# [Provided material]
□ □ □ □ □ □ □
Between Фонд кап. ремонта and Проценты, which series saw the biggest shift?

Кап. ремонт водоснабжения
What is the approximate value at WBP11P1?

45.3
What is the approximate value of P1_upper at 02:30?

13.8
□ □ □ □ □ □ □
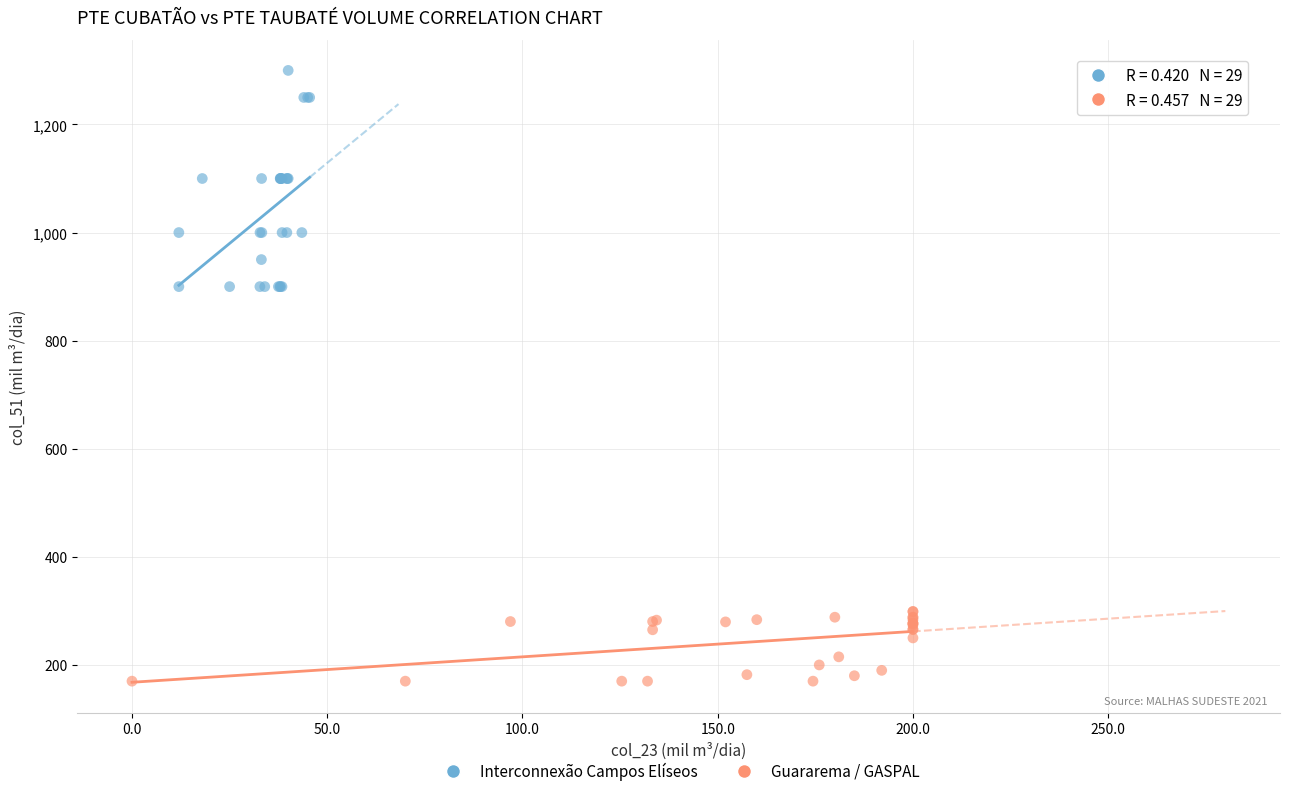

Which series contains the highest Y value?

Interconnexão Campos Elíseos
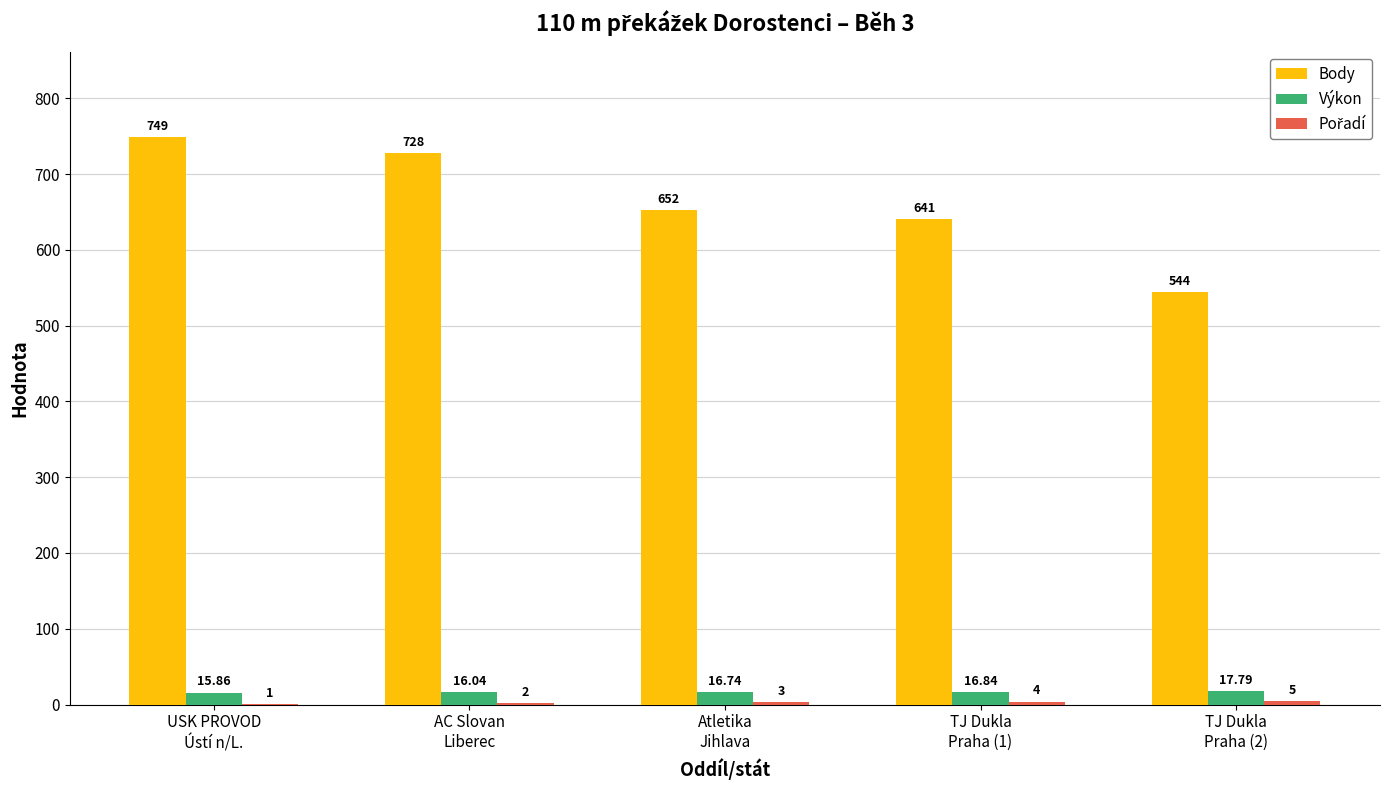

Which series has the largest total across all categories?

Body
□ □ □ □ □ □ □
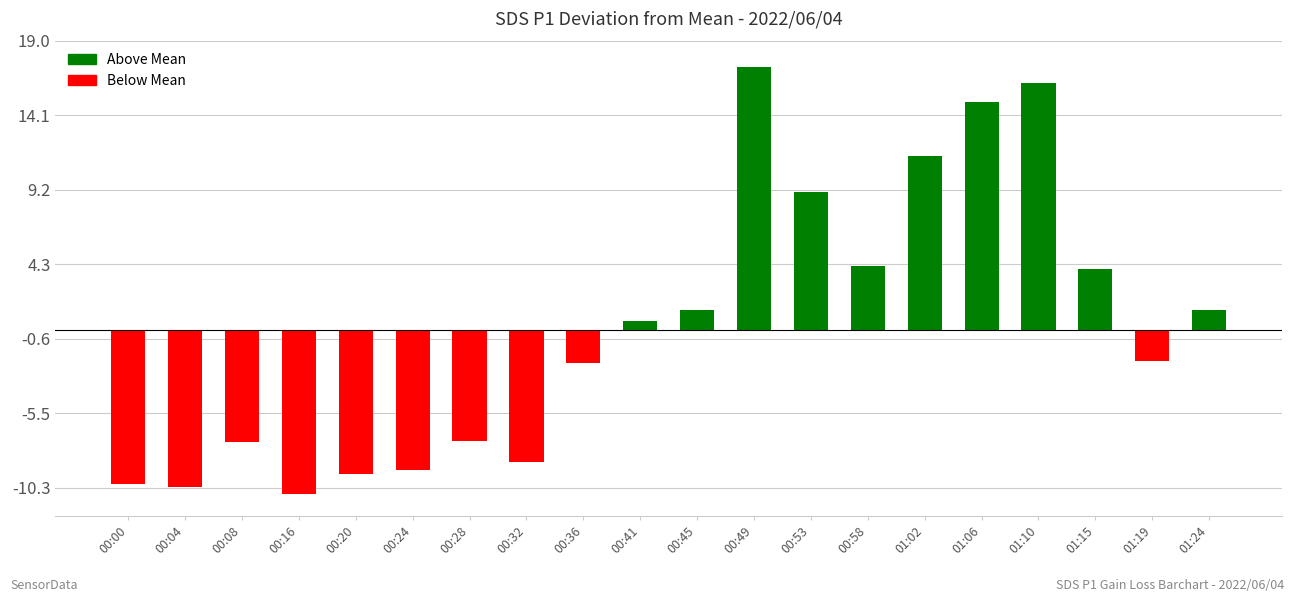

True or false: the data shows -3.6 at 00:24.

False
□ □ □ □ □ □ □
# [What needs to be done]
Copy the records starting at the line containing "Between Фонд кап." and ending at the line containing "What is the approximate value of", replacing "approximate value" with "estimated value" and changing nothing else.

# [Response below]
Between Фонд кап. ремонта and Проценты, which series saw the biggest shift?

Кап. ремонт водоснабжения
What is the estimated value at WBP11P1?

45.3
What is the estimated value of P1_upper at 02:30?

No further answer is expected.